** EXTRAIT DE TEXTE **
* * * * *

Le studio montréalais Behaviour Interactif a publié cette semaine Cursed Legacy, le quatorzième chapitre en trois ans pour son jeu d’horreur Dead by Daylight. Retour sur un succès mondial et sur les changements créatifs, technologiques et marketings essentiels pour produire un jeu vidéo en constante évolution, une réalité de plus en plus courante dans l’industrie.

Dead by Daylight est un jeu d’horreur en ligne où quatre joueurs en équipe doivent survivre à un tueur puissant, incarné par un cinquième joueur. Le titre lancé en 2016 compte 12 millions de joueurs payants dans le monde. Près d’un million d’entre eux lancent au moins une partie par jour. « En moyenne, 100 000 personnes y jouent à tout moment de la journée », note Fadi Beyrouti, chef des technologies chez Behaviour Interactif.

* * * * *

** CONSIGNES **
#1 Répondez aux questions suivantes d’après le texte sur Dead by Daylight.
(a) Quel est le nom du chapitre publié cette semaine par Behaviour Interactif ?
(b) En quelle année le jeu a-t-il été lancé ?
(c) Combien de personnes y jouent en moyenne à tout moment de la journée ?
#2 Réécrivez sous forme de liste le paragraphe du texte sur Dead by Daylight qui commence par « Dead by Daylight est un jeu d’horreur en ligne », en conservant ses faits principaux.
#3 Recopiez à l’identique la partie du texte sur Dead by Daylight qui s’ouvre sur les mots « Dead by Daylight est » et se clôt sur « chez Behaviour Interactif. ».
Les données ci-dessous forment un matériel distinct du texte.

* * * * *

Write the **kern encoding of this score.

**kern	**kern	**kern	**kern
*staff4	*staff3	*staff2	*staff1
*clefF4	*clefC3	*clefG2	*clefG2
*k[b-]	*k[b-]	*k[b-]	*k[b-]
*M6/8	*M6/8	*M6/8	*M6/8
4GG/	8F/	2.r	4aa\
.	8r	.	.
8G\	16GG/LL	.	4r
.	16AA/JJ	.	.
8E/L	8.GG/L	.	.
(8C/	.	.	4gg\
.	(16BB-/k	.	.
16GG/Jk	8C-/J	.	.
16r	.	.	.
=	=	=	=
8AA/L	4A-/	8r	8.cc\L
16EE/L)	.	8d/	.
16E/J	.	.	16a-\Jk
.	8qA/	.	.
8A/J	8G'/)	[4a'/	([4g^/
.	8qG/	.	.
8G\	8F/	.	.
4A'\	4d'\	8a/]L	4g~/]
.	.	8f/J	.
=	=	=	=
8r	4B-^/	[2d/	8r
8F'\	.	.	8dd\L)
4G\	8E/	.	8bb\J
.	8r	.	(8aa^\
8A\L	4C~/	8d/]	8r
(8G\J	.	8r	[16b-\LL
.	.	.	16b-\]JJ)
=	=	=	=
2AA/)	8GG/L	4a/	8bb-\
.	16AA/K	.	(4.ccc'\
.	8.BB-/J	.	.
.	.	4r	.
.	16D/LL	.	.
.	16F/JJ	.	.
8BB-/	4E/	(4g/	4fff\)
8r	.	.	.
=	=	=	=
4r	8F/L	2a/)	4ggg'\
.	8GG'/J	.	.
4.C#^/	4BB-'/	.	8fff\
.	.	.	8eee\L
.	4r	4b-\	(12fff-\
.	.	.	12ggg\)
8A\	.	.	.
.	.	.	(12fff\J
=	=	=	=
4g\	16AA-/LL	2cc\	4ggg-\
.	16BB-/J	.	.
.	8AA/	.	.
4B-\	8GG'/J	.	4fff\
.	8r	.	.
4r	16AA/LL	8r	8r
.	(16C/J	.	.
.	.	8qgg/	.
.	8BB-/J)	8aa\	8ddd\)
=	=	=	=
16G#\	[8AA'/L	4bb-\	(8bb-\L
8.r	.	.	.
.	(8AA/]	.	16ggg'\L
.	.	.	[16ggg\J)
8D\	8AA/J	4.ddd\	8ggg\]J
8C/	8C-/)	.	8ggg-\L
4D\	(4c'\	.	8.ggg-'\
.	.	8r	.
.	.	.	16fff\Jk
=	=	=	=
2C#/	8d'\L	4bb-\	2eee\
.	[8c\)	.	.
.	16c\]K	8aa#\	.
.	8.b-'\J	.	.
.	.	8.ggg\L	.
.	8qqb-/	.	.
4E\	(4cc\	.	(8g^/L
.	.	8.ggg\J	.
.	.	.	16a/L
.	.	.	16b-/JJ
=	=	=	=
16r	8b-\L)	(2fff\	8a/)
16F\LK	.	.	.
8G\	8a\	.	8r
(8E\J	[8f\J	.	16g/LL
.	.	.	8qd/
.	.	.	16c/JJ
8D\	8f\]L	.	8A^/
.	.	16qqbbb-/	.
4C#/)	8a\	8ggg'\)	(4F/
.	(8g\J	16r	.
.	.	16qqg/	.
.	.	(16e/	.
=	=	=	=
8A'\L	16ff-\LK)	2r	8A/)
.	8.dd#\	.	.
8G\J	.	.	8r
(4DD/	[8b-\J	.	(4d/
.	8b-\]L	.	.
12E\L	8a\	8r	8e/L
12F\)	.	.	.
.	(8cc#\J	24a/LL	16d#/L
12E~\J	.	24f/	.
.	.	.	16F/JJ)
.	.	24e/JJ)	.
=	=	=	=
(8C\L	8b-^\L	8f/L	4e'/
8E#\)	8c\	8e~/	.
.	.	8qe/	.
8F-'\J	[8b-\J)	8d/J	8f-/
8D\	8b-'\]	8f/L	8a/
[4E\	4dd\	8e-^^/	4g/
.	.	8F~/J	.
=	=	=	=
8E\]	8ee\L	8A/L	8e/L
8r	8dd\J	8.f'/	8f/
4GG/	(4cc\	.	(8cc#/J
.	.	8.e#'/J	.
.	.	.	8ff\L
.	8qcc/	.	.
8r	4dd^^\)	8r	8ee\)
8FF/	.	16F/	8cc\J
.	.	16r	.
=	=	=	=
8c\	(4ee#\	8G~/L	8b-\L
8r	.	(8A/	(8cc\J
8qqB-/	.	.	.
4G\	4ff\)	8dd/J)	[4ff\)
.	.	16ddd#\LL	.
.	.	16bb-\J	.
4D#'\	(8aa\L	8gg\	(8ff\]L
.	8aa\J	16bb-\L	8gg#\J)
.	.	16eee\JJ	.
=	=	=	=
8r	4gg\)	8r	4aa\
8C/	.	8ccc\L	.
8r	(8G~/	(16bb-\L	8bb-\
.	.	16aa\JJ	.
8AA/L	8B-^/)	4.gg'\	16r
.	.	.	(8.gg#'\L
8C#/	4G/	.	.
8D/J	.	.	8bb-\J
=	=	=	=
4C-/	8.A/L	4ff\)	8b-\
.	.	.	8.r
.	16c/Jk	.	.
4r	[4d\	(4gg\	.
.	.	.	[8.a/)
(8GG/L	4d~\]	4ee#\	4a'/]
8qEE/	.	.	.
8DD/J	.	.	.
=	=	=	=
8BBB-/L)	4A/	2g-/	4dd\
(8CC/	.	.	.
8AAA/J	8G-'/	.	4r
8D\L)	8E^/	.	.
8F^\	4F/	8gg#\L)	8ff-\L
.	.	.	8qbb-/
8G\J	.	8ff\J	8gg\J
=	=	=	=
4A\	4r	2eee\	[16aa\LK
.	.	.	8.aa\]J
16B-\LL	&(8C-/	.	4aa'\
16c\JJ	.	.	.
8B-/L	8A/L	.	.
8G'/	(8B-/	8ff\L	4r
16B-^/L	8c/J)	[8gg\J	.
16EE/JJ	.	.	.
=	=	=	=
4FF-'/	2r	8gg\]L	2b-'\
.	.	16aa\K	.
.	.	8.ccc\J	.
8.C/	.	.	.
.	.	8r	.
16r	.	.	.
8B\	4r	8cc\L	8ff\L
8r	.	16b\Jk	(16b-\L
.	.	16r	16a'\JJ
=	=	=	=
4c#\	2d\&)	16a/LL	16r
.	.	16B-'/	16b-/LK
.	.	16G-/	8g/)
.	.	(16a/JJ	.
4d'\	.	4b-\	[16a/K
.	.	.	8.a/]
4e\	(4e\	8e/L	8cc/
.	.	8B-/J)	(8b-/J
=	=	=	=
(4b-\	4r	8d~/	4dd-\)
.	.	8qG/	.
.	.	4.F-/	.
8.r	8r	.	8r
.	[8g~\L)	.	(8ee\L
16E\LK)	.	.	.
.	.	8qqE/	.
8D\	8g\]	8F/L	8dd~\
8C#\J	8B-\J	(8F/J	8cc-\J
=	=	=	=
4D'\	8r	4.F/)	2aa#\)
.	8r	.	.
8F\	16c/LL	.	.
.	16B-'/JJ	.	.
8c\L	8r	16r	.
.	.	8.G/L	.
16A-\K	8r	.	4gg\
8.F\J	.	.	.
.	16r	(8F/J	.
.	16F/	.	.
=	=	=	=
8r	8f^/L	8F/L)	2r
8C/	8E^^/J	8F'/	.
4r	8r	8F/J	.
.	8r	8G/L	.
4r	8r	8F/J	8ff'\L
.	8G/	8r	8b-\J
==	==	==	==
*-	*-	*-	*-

* * * * *

** RÉPONSES PAR CONSIGNE **
#1
(a) Cursed Legacy.
(b) En 2016.
(c) 100 000 personnes.

#2
- Jeu d’horreur en ligne : quatre joueurs en équipe doivent survivre à un tueur puissant, incarné par un cinquième joueur.
- Lancé en 2016, le titre compte 12 millions de joueurs payants dans le monde.
- Près d’un million d’entre eux lancent au moins une partie par jour.
- Selon Fadi Beyrouti, chef des technologies chez Behaviour Interactif, 100 000 personnes y jouent en moyenne à tout moment de la journée.

#3
Dead by Daylight est un jeu d’horreur en ligne où quatre joueurs en équipe doivent survivre à un tueur puissant, incarné par un cinquième joueur. Le titre lancé en 2016 compte 12 millions de joueurs payants dans le monde. Près d’un million d’entre eux lancent au moins une partie par jour. « En moyenne, 100 000 personnes y jouent à tout moment de la journée », note Fadi Beyrouti, chef des technologies chez Behaviour Interactif.